(Hardware design source files)
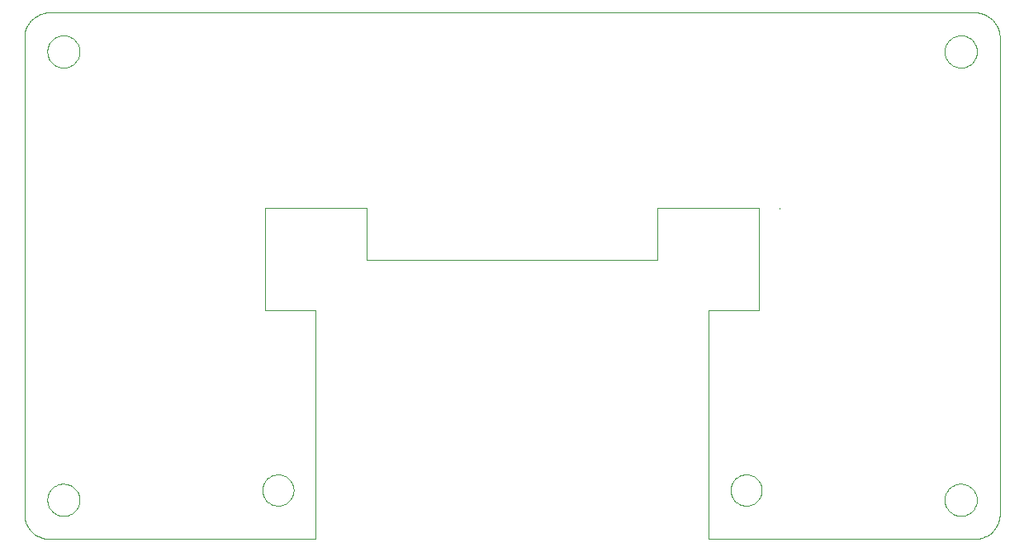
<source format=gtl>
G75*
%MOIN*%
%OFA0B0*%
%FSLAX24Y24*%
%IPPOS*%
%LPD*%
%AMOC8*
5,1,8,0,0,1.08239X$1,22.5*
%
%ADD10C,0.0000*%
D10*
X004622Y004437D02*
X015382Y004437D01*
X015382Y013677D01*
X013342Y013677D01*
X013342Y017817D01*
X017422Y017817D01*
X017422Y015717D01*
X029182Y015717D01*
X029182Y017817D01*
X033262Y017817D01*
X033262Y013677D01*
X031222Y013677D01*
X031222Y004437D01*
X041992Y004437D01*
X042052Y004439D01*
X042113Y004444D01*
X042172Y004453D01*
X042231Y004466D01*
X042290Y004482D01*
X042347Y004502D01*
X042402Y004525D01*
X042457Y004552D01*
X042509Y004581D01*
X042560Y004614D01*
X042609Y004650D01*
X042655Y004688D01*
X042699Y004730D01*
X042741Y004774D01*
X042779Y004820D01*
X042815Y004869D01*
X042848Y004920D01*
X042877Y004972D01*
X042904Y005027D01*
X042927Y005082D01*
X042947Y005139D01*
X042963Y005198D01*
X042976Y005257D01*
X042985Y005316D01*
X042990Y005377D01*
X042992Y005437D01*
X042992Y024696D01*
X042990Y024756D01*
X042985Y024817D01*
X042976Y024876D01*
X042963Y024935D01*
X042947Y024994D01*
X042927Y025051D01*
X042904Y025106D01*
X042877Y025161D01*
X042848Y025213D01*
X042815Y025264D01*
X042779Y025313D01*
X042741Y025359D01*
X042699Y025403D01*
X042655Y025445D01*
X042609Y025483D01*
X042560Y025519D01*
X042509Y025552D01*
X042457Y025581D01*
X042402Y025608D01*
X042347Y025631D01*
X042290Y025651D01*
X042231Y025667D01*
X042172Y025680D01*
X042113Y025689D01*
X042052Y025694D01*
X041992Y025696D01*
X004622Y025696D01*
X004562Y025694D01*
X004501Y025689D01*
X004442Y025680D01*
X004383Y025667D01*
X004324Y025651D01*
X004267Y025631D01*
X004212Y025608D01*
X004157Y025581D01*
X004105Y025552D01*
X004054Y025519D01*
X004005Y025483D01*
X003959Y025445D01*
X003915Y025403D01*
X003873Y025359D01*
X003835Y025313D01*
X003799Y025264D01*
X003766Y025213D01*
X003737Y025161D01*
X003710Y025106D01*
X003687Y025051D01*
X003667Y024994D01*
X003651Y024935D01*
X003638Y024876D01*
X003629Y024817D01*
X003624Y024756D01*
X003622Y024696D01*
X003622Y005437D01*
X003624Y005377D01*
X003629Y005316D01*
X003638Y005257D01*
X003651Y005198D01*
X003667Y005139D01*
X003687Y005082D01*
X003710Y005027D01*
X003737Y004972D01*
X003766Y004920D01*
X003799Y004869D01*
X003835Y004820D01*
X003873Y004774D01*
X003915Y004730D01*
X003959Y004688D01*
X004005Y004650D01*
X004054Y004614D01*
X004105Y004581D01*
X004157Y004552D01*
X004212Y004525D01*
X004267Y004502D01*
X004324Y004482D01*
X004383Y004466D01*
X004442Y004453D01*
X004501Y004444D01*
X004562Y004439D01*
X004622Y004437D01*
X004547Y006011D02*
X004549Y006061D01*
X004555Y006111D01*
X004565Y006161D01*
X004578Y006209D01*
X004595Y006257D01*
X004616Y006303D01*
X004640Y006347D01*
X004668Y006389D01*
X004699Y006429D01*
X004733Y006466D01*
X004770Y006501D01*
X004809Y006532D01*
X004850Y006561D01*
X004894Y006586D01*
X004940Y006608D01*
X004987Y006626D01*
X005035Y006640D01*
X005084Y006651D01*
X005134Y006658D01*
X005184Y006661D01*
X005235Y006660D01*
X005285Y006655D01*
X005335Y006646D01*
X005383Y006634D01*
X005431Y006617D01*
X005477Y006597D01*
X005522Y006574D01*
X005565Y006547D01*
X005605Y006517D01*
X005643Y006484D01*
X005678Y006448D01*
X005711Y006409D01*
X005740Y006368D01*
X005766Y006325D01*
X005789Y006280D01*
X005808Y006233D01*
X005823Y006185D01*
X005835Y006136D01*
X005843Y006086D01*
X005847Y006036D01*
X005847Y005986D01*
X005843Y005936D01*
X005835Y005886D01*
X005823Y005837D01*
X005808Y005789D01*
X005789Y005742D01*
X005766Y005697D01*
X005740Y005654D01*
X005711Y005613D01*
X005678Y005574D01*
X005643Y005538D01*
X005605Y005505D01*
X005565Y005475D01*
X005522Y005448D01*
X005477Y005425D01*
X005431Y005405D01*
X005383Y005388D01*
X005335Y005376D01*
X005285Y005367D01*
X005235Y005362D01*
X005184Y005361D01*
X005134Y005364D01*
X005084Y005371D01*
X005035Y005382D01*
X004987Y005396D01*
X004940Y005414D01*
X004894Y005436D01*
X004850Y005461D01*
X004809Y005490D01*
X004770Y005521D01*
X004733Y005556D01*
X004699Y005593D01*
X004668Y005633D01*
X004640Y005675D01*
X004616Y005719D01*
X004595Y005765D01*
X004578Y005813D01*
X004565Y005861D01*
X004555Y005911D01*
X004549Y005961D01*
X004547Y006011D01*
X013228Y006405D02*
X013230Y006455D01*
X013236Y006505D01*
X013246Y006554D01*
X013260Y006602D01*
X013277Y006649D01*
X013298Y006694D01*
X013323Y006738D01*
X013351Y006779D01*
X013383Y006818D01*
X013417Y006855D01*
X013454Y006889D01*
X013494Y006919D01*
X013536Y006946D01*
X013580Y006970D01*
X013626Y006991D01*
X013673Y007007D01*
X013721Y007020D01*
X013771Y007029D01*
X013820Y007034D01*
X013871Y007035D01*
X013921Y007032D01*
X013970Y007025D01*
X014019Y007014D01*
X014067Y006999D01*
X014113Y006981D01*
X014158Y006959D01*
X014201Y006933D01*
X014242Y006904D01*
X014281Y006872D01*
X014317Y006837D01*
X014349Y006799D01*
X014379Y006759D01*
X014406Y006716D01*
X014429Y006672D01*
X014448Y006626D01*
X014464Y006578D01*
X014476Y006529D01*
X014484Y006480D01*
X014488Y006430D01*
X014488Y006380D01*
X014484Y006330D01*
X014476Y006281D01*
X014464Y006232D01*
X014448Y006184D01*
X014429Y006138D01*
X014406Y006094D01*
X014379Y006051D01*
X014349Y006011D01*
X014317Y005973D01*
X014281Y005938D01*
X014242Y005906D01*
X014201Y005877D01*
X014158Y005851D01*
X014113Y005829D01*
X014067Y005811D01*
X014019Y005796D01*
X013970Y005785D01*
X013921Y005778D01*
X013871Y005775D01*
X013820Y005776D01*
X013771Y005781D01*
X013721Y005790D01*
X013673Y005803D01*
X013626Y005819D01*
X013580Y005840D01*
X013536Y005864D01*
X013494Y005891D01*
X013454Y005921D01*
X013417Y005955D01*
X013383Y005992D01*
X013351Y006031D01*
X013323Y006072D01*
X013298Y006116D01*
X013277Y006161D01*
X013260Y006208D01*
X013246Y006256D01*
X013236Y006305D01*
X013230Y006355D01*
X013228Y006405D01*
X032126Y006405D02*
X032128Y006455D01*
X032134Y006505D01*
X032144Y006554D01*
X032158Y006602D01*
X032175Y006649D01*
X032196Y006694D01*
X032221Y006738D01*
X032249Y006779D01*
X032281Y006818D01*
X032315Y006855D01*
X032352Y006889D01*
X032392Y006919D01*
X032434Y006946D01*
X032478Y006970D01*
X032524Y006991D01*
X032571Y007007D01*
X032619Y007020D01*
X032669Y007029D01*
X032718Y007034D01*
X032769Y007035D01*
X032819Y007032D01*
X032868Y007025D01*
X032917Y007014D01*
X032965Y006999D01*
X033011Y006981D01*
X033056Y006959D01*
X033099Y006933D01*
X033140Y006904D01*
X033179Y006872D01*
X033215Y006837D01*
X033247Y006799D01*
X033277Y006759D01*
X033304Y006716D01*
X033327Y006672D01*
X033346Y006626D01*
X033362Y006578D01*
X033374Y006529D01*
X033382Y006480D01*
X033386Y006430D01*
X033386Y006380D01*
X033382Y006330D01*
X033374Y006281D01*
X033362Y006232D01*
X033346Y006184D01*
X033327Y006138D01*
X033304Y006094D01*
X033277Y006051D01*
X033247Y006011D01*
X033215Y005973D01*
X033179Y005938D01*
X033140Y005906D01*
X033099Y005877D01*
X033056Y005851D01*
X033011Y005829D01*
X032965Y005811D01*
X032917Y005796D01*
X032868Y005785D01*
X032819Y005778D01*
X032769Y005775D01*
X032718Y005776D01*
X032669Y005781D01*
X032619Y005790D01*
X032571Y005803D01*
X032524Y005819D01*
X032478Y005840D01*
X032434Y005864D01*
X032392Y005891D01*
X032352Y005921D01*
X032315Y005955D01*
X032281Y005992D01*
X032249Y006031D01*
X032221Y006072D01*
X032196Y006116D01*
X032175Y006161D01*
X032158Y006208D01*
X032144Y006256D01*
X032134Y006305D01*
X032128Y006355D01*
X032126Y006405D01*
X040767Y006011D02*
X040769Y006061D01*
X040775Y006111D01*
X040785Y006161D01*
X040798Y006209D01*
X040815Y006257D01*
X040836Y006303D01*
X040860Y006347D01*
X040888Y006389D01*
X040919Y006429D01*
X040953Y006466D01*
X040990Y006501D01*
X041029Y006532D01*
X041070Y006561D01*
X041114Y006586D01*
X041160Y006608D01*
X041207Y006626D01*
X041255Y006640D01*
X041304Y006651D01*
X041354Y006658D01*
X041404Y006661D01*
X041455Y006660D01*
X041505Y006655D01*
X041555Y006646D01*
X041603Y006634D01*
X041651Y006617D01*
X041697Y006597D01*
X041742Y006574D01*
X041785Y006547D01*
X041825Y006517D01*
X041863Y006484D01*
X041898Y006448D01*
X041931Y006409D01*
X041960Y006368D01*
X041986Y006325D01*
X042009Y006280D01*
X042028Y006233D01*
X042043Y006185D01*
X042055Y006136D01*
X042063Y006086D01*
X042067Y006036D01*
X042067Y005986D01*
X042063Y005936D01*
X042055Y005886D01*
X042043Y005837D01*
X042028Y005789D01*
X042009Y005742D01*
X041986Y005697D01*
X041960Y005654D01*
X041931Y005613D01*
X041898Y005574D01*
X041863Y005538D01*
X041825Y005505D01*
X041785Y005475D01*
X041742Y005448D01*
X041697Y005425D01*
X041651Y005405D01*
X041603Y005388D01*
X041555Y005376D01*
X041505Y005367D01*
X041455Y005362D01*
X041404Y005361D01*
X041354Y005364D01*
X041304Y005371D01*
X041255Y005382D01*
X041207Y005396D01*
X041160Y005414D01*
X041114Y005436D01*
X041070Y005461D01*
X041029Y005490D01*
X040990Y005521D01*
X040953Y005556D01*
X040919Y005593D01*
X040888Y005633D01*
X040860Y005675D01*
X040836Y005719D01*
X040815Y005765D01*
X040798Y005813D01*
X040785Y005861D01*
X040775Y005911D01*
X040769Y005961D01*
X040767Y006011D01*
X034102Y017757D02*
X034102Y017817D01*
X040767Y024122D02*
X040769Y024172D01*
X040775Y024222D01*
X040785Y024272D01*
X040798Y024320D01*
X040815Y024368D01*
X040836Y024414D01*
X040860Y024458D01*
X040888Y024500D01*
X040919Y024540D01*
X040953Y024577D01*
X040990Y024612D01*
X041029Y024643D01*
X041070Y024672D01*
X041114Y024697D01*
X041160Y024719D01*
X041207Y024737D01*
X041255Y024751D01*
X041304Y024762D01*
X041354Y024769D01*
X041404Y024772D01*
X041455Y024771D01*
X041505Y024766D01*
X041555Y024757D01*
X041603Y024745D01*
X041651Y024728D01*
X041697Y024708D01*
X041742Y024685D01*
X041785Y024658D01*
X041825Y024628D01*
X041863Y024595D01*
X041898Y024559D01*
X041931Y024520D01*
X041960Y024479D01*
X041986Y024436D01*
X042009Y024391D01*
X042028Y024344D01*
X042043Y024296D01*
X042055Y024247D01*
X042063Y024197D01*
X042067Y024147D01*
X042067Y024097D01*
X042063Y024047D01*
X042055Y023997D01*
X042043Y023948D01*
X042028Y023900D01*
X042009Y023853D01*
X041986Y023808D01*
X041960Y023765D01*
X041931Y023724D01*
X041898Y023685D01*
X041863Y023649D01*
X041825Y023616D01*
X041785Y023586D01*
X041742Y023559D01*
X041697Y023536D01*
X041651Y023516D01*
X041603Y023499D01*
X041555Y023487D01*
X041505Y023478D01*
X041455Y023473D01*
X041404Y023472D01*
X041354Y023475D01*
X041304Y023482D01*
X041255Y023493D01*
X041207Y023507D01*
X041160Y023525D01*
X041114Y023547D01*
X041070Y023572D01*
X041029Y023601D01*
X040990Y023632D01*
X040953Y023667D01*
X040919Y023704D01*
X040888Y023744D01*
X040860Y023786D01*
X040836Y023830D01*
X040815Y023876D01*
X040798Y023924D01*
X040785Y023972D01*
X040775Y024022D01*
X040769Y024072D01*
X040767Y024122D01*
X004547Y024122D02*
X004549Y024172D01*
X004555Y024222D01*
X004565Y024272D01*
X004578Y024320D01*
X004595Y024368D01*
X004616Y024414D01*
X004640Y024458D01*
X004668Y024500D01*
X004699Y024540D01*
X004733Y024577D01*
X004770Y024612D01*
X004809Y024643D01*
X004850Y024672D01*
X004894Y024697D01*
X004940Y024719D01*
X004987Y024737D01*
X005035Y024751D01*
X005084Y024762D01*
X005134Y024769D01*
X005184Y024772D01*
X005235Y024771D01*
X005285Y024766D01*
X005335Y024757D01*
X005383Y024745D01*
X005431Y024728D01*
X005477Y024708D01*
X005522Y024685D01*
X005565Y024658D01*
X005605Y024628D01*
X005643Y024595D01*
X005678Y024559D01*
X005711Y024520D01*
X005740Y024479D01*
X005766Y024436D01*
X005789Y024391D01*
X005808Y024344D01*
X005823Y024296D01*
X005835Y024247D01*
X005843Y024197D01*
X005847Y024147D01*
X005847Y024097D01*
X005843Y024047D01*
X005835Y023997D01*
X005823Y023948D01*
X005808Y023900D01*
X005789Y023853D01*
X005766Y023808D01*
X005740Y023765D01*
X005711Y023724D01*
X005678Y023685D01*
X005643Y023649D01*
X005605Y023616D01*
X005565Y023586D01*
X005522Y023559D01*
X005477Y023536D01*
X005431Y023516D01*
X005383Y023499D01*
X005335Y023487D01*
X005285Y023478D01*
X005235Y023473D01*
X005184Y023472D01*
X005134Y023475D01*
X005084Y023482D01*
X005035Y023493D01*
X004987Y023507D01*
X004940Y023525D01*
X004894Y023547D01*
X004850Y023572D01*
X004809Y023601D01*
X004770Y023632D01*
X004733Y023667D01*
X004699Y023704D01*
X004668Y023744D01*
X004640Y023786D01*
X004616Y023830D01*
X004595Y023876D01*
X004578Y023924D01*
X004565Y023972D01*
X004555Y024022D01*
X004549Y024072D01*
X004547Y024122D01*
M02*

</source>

Exercise requirements: All lines above from the one with "X042963Y005198D01*" to the one with "X003959Y004688D01*", inclusive, should be copied exactly, and no other lines.

Written response:
X042963Y005198D01*
X042976Y005257D01*
X042985Y005316D01*
X042990Y005377D01*
X042992Y005437D01*
X042992Y024696D01*
X042990Y024756D01*
X042985Y024817D01*
X042976Y024876D01*
X042963Y024935D01*
X042947Y024994D01*
X042927Y025051D01*
X042904Y025106D01*
X042877Y025161D01*
X042848Y025213D01*
X042815Y025264D01*
X042779Y025313D01*
X042741Y025359D01*
X042699Y025403D01*
X042655Y025445D01*
X042609Y025483D01*
X042560Y025519D01*
X042509Y025552D01*
X042457Y025581D01*
X042402Y025608D01*
X042347Y025631D01*
X042290Y025651D01*
X042231Y025667D01*
X042172Y025680D01*
X042113Y025689D01*
X042052Y025694D01*
X041992Y025696D01*
X004622Y025696D01*
X004562Y025694D01*
X004501Y025689D01*
X004442Y025680D01*
X004383Y025667D01*
X004324Y025651D01*
X004267Y025631D01*
X004212Y025608D01*
X004157Y025581D01*
X004105Y025552D01*
X004054Y025519D01*
X004005Y025483D01*
X003959Y025445D01*
X003915Y025403D01*
X003873Y025359D01*
X003835Y025313D01*
X003799Y025264D01*
X003766Y025213D01*
X003737Y025161D01*
X003710Y025106D01*
X003687Y025051D01*
X003667Y024994D01*
X003651Y024935D01*
X003638Y024876D01*
X003629Y024817D01*
X003624Y024756D01*
X003622Y024696D01*
X003622Y005437D01*
X003624Y005377D01*
X003629Y005316D01*
X003638Y005257D01*
X003651Y005198D01*
X003667Y005139D01*
X003687Y005082D01*
X003710Y005027D01*
X003737Y004972D01*
X003766Y004920D01*
X003799Y004869D01*
X003835Y004820D01*
X003873Y004774D01*
X003915Y004730D01*
X003959Y004688D01*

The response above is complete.